Yargıtay Kararı 13. Hukuk Dairesi 2014/2311 E. 2014/2160 K. 28.01.2014 T.

YARGITAY KARARI
DAİRE : 13. Hukuk Dairesi
ESAS NO : 2014/2311
KARAR NO : 2014/2160
KARAR TARİHİ : 28.01.2014

MAHKEMESİ : Malatya 1. Asliye Hukuk Mahkemesi (Tüketici Mahkemesi sıfatıyla)
TARİHİ : 26/11/2013
NUMARASI : 2013/374-2013/536

Taraflar arasındaki alacak davasının yapılan yargılaması sonunda ilamda yazılı nedenlerden dolayı davanın kısmen kabulüne kısmen reddine yönelik olarak verilen hükmün süresi içinde davalı avukatınca temyiz edilmesi üzerine dosya incelendi gereği konuşulup düşünüldü.
KARAR
Davacı; davalı banka ile Konut Destek Kredisi Sözleşmesi imzaladığını, kendisinden dosya masrafı ve yapılandırma bedeli adı altında kendisinden tahsil edilen 4.200,00TL’nin faiziyle birlikte iadesine karar verilmesini talep etmiştir.
Davalı; davanın reddini dilemiştir.
Mahkemece, davacının davasının kısmen kabulüne, toplam 3.504,04 TL’nin davalıdan tahsiline karar verilmiş, hüküm davalı tarafından temyiz edilmiştir.
1-Dosyadaki yazılara, kararın dayandığı delillerle yasaya uygun gerektirici nedenlere ve özellikle delillerin takdirinde bir isabetsizlik bulunmamasına göre davalının sair temyiz itirazlarının reddi gerekir.
2-4077 sayılı kanunun 10/B maddesinde, “Tüketici, konut finansmanı kuruluşuna borçlandığı toplam miktarı önceden ödeyebileceği gibi aynı zamanda bir ya da birden çok ödemeyi vadesinden önce yapabilir.
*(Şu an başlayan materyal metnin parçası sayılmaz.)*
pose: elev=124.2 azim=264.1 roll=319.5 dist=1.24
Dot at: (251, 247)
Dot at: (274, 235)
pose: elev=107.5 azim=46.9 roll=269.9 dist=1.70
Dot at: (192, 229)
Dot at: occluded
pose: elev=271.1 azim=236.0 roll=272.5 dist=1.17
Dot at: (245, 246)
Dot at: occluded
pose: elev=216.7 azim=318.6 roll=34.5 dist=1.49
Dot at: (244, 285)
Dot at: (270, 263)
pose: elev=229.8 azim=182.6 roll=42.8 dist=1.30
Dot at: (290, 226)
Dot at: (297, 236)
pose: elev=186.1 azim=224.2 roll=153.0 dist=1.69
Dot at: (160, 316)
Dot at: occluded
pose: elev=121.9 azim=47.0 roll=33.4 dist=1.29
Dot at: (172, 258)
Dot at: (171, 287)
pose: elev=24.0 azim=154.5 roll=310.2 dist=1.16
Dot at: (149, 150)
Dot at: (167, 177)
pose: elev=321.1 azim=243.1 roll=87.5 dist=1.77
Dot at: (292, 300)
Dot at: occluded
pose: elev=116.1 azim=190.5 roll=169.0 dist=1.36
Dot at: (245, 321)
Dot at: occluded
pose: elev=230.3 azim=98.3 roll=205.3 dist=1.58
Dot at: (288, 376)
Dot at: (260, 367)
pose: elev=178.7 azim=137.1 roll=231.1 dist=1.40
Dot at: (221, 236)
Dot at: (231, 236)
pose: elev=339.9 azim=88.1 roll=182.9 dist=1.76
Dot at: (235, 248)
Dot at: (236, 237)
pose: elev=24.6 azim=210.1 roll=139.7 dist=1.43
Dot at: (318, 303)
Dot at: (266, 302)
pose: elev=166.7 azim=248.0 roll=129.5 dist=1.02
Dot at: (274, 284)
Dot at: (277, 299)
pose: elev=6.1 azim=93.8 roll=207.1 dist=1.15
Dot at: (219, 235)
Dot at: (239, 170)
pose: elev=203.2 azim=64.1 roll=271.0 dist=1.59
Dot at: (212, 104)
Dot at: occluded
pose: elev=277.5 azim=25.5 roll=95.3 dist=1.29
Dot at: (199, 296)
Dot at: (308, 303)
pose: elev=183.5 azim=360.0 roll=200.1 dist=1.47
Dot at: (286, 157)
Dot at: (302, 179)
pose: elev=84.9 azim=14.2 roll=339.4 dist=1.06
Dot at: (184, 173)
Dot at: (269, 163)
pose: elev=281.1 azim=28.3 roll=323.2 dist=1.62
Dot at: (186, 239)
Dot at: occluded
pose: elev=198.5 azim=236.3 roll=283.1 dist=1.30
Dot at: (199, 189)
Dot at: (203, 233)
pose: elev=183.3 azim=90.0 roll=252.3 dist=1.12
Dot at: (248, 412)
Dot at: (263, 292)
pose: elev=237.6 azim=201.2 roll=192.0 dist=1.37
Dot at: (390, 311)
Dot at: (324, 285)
Faiz oranının sabit olarak belirlenmesi halinde, sözleşmede yer verilmek suretiyle, bir ya da birden fazla ödemenin vadesinden önce yapılması durumunda konut finansmanı kuruluşu tarafından tüketiciden erken ödeme ücreti talep edilebilir. Erken ödeme ücreti gerekli faiz indirimi yapılarak hesaplanan ve tüketici tarafından konut finansmanı kuruluşuna erken ödenen tutarın yüzde ikisini geçemez. Oranların değişken olarak belirlenmesi halinde tüketiciden erken ödeme ücreti talep edilemez” hükmü yer almaktadır. Buna göre taraflar arasındaki kredi sözleşmesinin faiz türüne göre, davacıdan kredi borcunun erken kapatılması halinde erken kapama ücretinin tahsilinde hukuka aykırılık bulunmamaktadır. Davacı, davalı bankadan kullanmış olduğu krediyi 17.06.2013 tarihinde, 86,988,12 TL ödeme yaparak tamamen kapatmıştır. Mahkemece iadesine karar verilen meblağ içerisinde kredinin erken kapatılması sebebiyle davalı bankanın tahsil ettiği erken kapama bedeli de bulunmaktadır. Buna göre erken kapama ücreti olarak davacıdan tahsil edilen 1.739,76TL nin iadesine karar verilmesi usul ve yasaya aykırıdır ve bozmayı gerektirir.
3- Davacı taraf kendisini vekil ile temsil ettirmediği halde, lehine vekâlet ücretine hükmedilmemesi gerekirken 239,36 TL vekâlet ücretinin davalıdan alınarak hazineye gelir olarak kaydedilmesine hükmedilmiş olması usul ve yasaya aykırı olup, bozma nedenidir.
4- Dosyaya sunulan vekâletnameden anlaşılacağı üzere davalı taraf kendini vekille temsil ettirmiştir. Mahkemece, yürürlükte bulunan AAÜT ‘ye göre, reddedilen miktar üzerinden davalı lehine vekâlet ücretine hükmedilmesi gerekirken, “davalı taraf her ne kadar kendini vekille temsil ettirmiş ise de; lehine vekâlet ücreti takdirine yer olmadığına” şeklinde hüküm kurulması usul ve yasaya aykırıdır, bozmayı gerektirir.
SONUÇ: Birinci bentde açıklanan nedenlerle sair temyiz itirazlarının reddine, 2, 3 ve 4. benttlerde açıklanan nedenlerle davalının temyiz itirazlarının kabulü ile hükmün davalı yararına BOZULMASINA, aşağıda dökümü yazılı 214,16 TL kalan harcın temyiz edenden alınmasına, 28.01.2014 gününde oybirliğiyle karar verildi.